■ EXERCISE ■
No pictures, please. Copy exactly the lines from the one with "Glamour, glitz as B’obagunwa Omo’ba" through the final line below.

■ DATASET ENTRIES ■
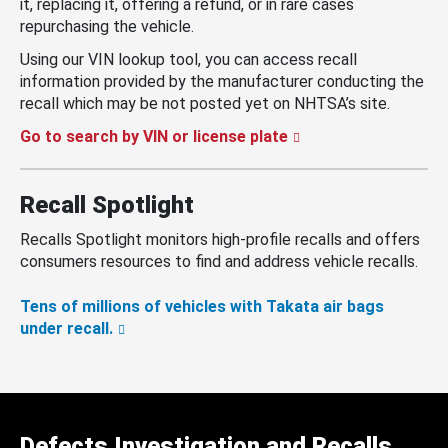
it, replacing it, offering a refund, or in rare cases
repurchasing the vehicle.
Using our VIN lookup tool, you can access recall
information provided by the manufacturer conducting the
recall which may be not posted yet on NHTSA’s site.
Go to search by VIN or license plate
Recall Spotlight
Recalls Spotlight monitors high-profile recalls and offers
consumers resources to find and address vehicle recalls.
Tens of millions of vehicles with Takata air bags
under recall.
Defects Investigation and Recalls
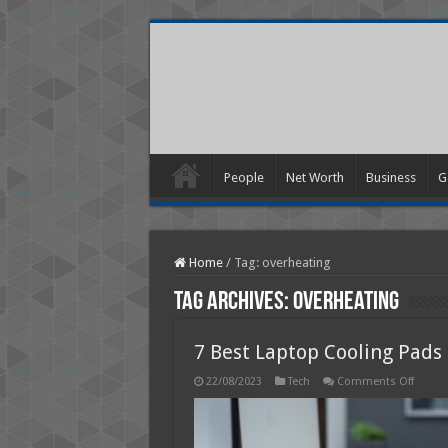
People
Net Worth
Business
G
Home
/
Tag:
overheating
Tag Archives:
overheating
7 Best Laptop Cooling Pads 
on
22/08/2023
Tech
Comments Off
7
Best
Lapto
Coolin
Pads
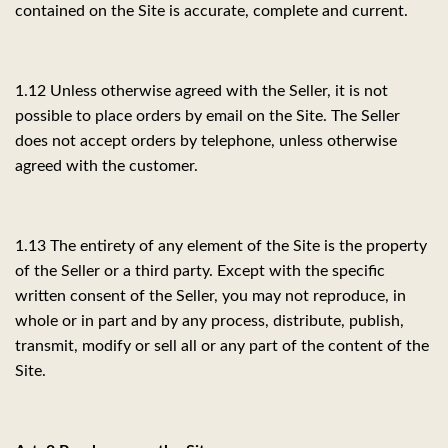
contained on the Site is accurate, complete and current.
1.12 Unless otherwise agreed with the Seller, it is not
possible to place orders by email on the Site. The Seller
does not accept orders by telephone, unless otherwise
agreed with the customer.
1.13 The entirety of any element of the Site is the property
of the Seller or a third party. Except with the specific
written consent of the Seller, you may not reproduce, in
whole or in part and by any process, distribute, publish,
transmit, modify or sell all or any part of the content of the
Site.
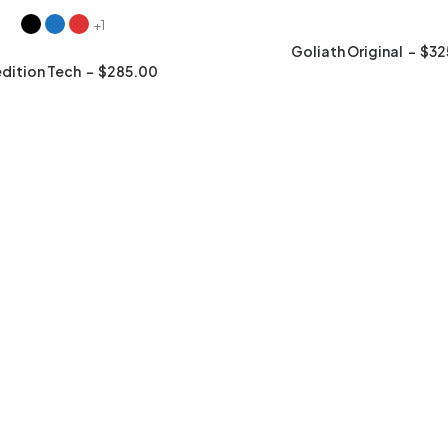
+1
Goliath Original
$
32
dition Tech
$
285.00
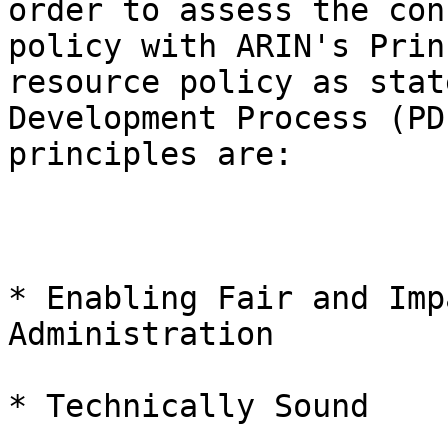
order to assess the con
policy with ARIN's Prin
resource policy as stat
Development Process (PD
principles are:

* Enabling Fair and Imp
Administration

* Technically Sound
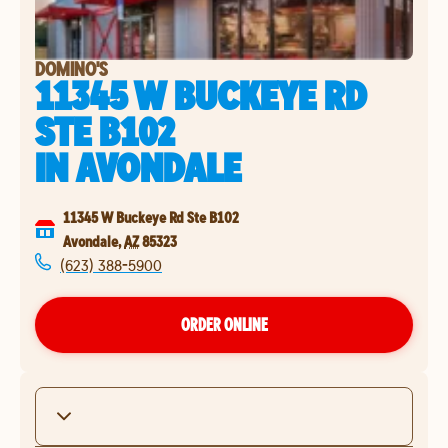
DOMINO'S
11345 W BUCKEYE RD
STE B102
IN
AVONDALE
11345 W Buckeye Rd Ste B102
Avondale
,
AZ
85323
(623) 388-5900
ORDER ONLINE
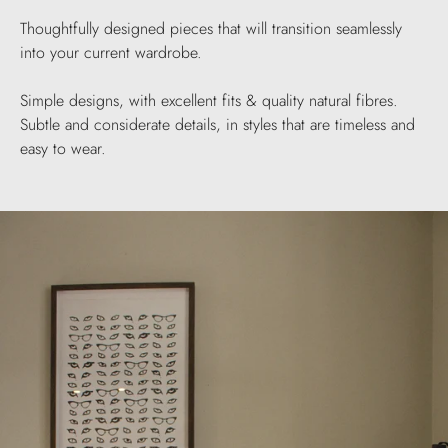
Thoughtfully designed pieces that will transition seamlessly
into your current wardrobe.
Simple designs, with excellent fits & quality natural fibres.
Subtle and considerate details, in styles that are timeless and
easy to wear.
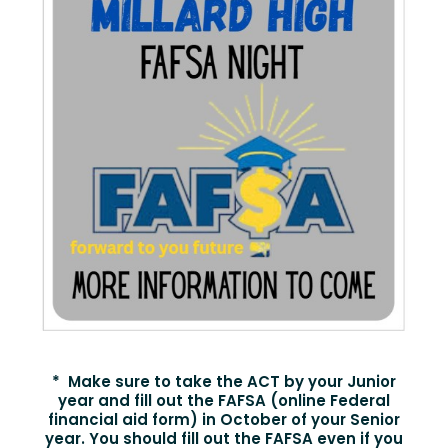
* Make sure to take the ACT by your Junior
year and fill out the FAFSA (online Federal
financial aid form) in October of your Senior
year. You should fill out the FAFSA even if you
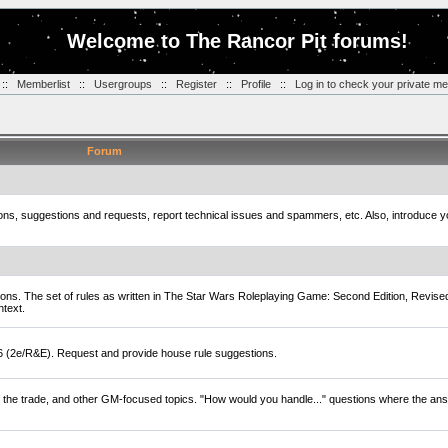
Welcome to The Rancor Pit forums!
::
Memberlist
::
Usergroups
::
Register
::
Profile
::
Log in to check your private m
Forum
tions, suggestions and requests, report technical issues and spammers, etc. Also, introduce 
ions. The set of rules as written in The Star Wars Roleplaying Game: Second Edition, Revise
ntext.
D6 (2e/R&E). Request and provide house rule suggestions.
of the trade, and other GM-focused topics. "How would you handle..." questions where the ans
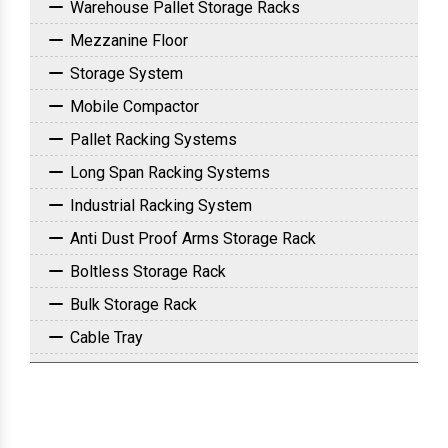
Warehouse Pallet Storage Racks
Mezzanine Floor
Storage System
Mobile Compactor
Pallet Racking Systems
Long Span Racking Systems
Industrial Racking System
Anti Dust Proof Arms Storage Rack
Boltless Storage Rack
Bulk Storage Rack
Cable Tray
Commercial Slotted Angle Rack
Drive In Racking System
FIFO Rack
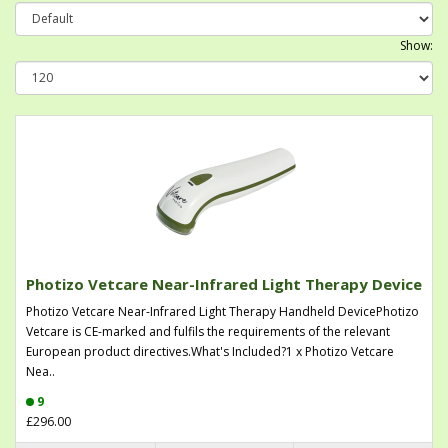
Show:
Photizo Vetcare Near-Infrared Light Therapy Device
Photizo Vetcare Near-Infrared Light Therapy Handheld DevicePhotizo
Vetcare is CE-marked and fulfils the requirements of the relevant
European product directives.What's Included?1 x Photizo Vetcare
Nea..
9
£296.00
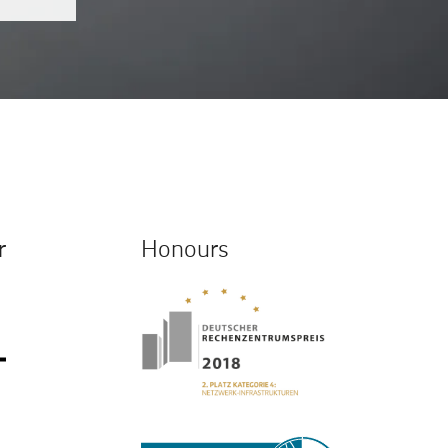
r
Honours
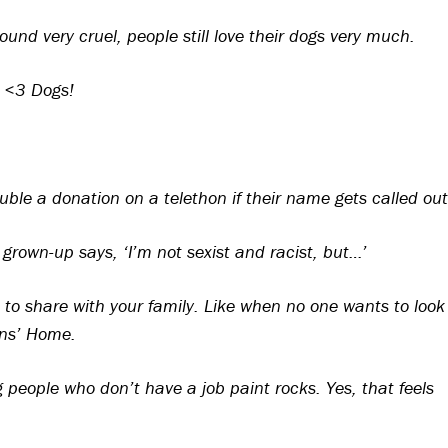
und very cruel, people still love their dogs very much.
I <3 Dogs!
ble a donation on a telethon if their name gets called out
grown-up says, ‘I’m not sexist and racist, but…’
o share with your family. Like when no one wants to look
ons’ Home.
eople who don’t have a job paint rocks. Yes, that feels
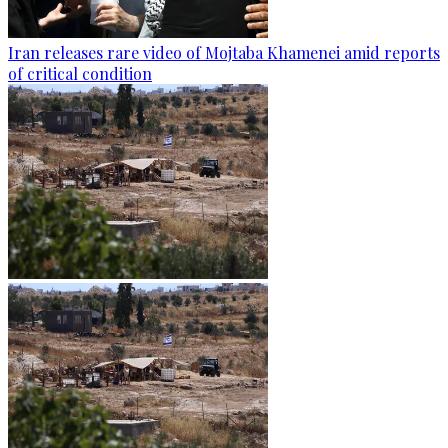
Iran releases rare video of Mojtaba Khamenei amid reports
of critical condition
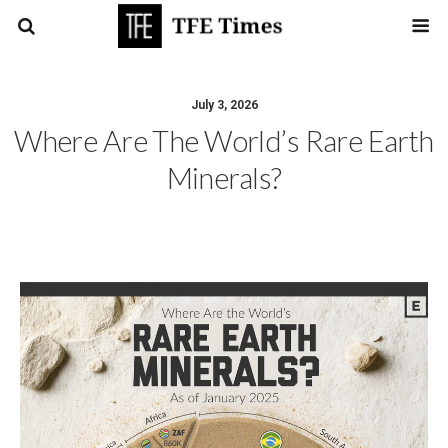
July 3, 2026
Where Are The World’s Rare Earth
Minerals?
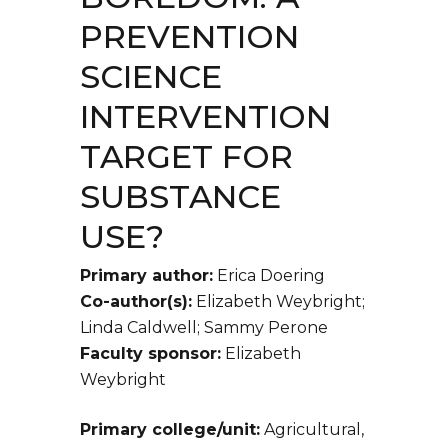
PREVENTION
SCIENCE
INTERVENTION
TARGET FOR
SUBSTANCE
USE?
Primary author:
Erica Doering
Co-author(s):
Elizabeth Weybright;
Linda Caldwell; Sammy Perone
Faculty sponsor:
Elizabeth
Weybright
Primary college/unit:
Agricultural,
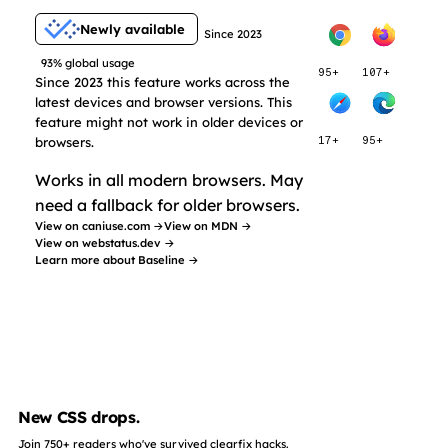
Newly available
Since 2023
93% global usage
95+
107+
Since 2023 this feature works across the
latest devices and browser versions. This
feature might not work in older devices or
browsers.
17+
95+
Works in all modern browsers. May
need a fallback for older browsers.
View on caniuse.com →
View on MDN →
View on webstatus.dev →
Learn more about Baseline →
New CSS drops.
Join 750+ readers who've survived clearfix hacks.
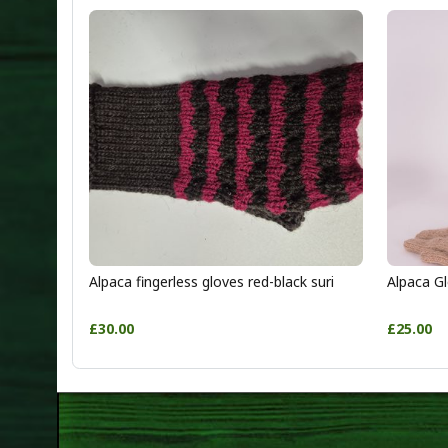
Alpaca fingerless gloves red-black suri
Alpaca Gl
£30.00
£25.00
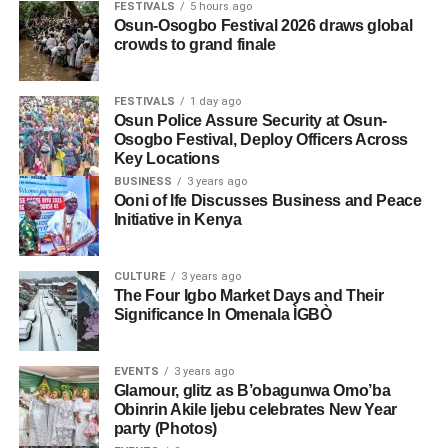
FESTIVALS
5 hours ago
Osun-Osogbo Festival 2026 draws global
crowds to grand finale
FESTIVALS
1 day ago
Osun Police Assure Security at Osun-
Osogbo Festival, Deploy Officers Across
Key Locations
BUSINESS
3 years ago
Ooni of Ife Discusses Business and Peace
Initiative in Kenya
CULTURE
3 years ago
The Four Igbo Market Days and Their
Significance In Omenala ÌGBÒ
EVENTS
3 years ago
Glamour, glitz as B’obagunwa Omo’ba
Obinrin Akile Ijebu celebrates New Year
party (Photos)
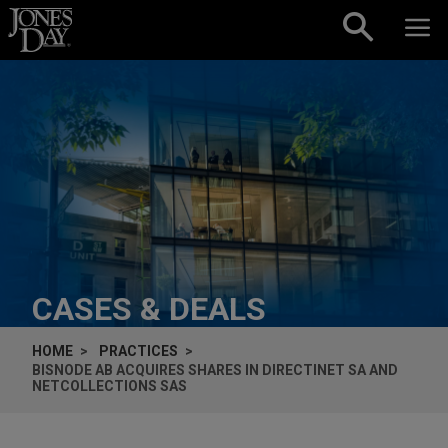
Skip to content
CASES & DEALS
HOME
PRACTICES
BISNODE AB ACQUIRES SHARES IN DIRECTINET SA AND
NETCOLLECTIONS SAS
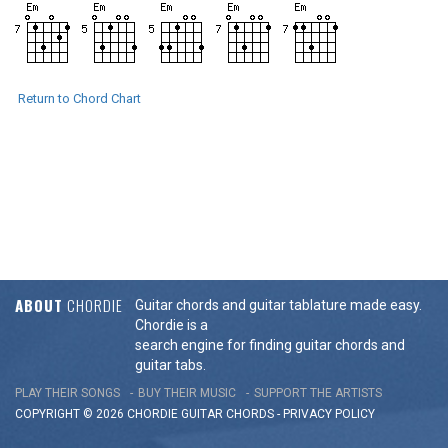
Return to Chord Chart
ABOUT
CHORDIE
Guitar chords and guitar tablature made easy.
Chordie is a
search engine for finding guitar chords and
guitar tabs.
PLAY THEIR SONGS
BUY THEIR MUSIC
SUPPORT THE ARTISTS
COPYRIGHT © 2026 CHORDIE GUITAR
CHORDS
-
PRIVACY POLICY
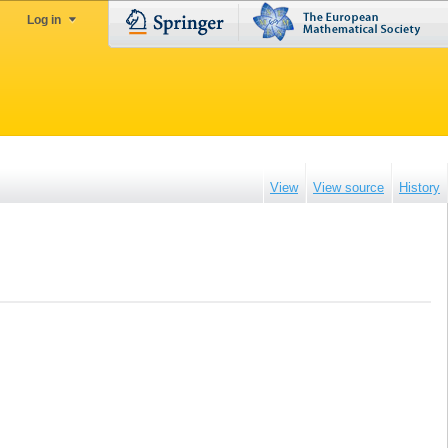
Log in
View
View source
History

■ SOLUTION TO THIS PROBLEM ■
Glamour, glitz as B’obagunwa Omo’ba
Obinrin Akile Ijebu celebrates New Year
party (Photos)
Skip to content
CASES & DEALS
HOME
PRACTICES
BISNODE AB ACQUIRES SHARES IN DIRECTINET SA AND
NETCOLLECTIONS SAS
Return to Chord Chart
ABOUT
CHORDIE
Guitar chords and guitar tablature made easy.
Chordie is a
search engine for finding guitar chords and
guitar tabs.
PLAY THEIR SONGS
BUY THEIR MUSIC
SUPPORT THE ARTISTS
COPYRIGHT © 2026 CHORDIE GUITAR
CHORDS
-
PRIVACY POLICY
Log in
View
View source
History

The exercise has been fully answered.